Mit „Requiem For A Pipe Dream“ von Cyhra gibt es zum zehnjährigen Bandjubiläum ein neues Studioalbum. Die Band wurde damals von Jake E (ehemals Amaranthe) und Jesper Strömblad (The Halo Effect, vormals In Flames) gegründet und haben sich einen beachtlichen Platz in der Metal-Szene erarbeitet.
Bald darauf stießen Schlagzeuger Alex Landenburg (Kamelot, Luca Turilli’s Rhapsody), Gitarrist Euge Valovirta (Suburban Tribe) und Bassist Peter Iwers (The Halo Effect, ex-In Flames) zur Band. Ihr Debütalbum „Letters To Myself“ erschien 2017.
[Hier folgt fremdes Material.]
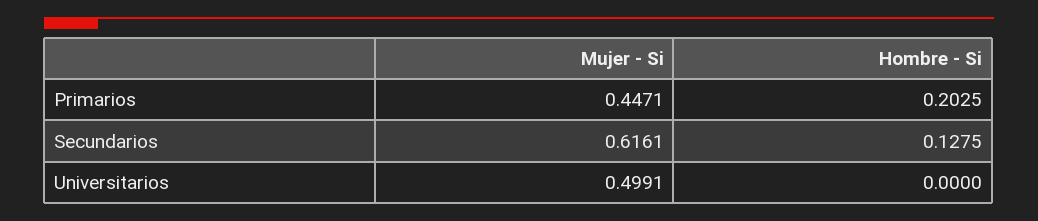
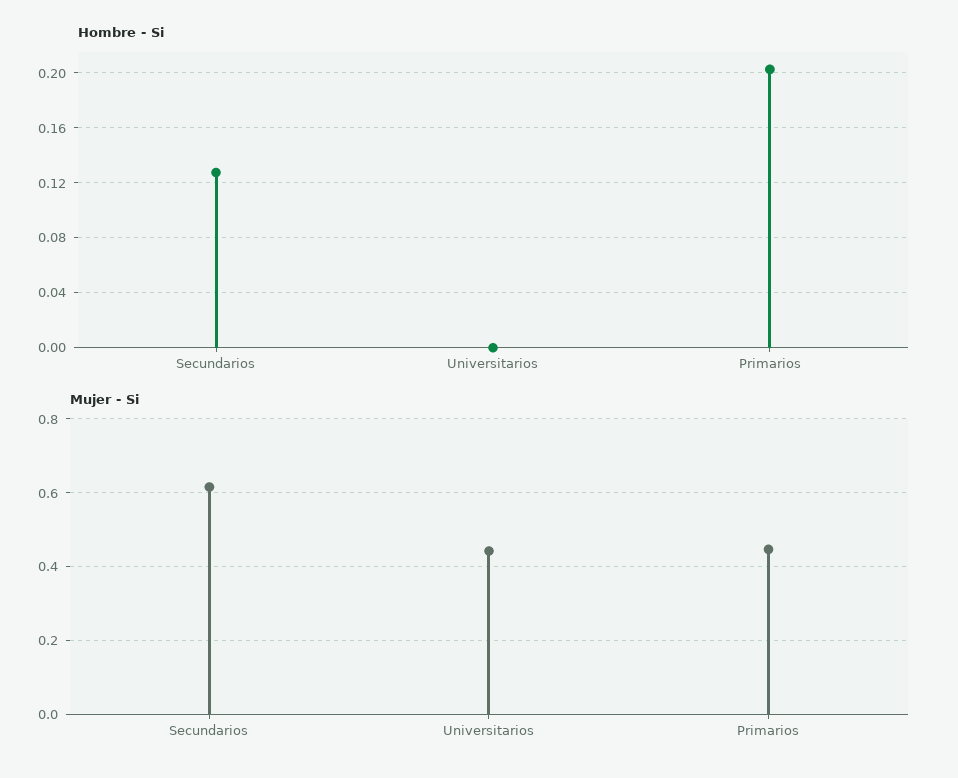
Mujer - Si, Universitarios: 0.4991 -> 0.44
Mittlerweile sieht die Bandzusammenstellung wie folgt aus: Jake E – Vocals & Keys, Euge Valovirta – Guitars, Bass & Keys, Marcus Sunesson – Guitars, Bass, Alex Landenburg – Drums und Jesper Strömblad – Bass, Guitar.
Bin ich leicht zu begeistern? Vielleicht. Ist das schlimm? Für mich nicht. Kann ich mir auch mal eine durchaus poppige Metal-Band anhören? Sicher. Kann ich das auch gut finden? Wenn es mich überzeugt, ja. Kann ich dennoch weniger kitschiges hören und mehr durchdachte Lyrics als hier gut finden. Auch ja. In meiner Welt nennt sich das breitgefächerter Geschmack. Man kann irgendetwas gut oder schlecht für sich selbst finden. Über Kunst und Geschmack lässt sich nur schwer streiten, wohl aber diskutieren. Das ist mir wiederum zu müßig.
„Requiem For A Pipe Dream“ hat viele gute Momente und drückt – nicht nur bei mir – die richtigen Knöpfe, um die Füße und / oder Hände in Bewegung zu bringen. Sicherlich auch einige Köpfe. Und damit meine ich headbangen, denn auch dafür ist hier gesorgt.
Es hat auf jeden Fall für einige gute, spaßige Momente beim Hören gesorgt.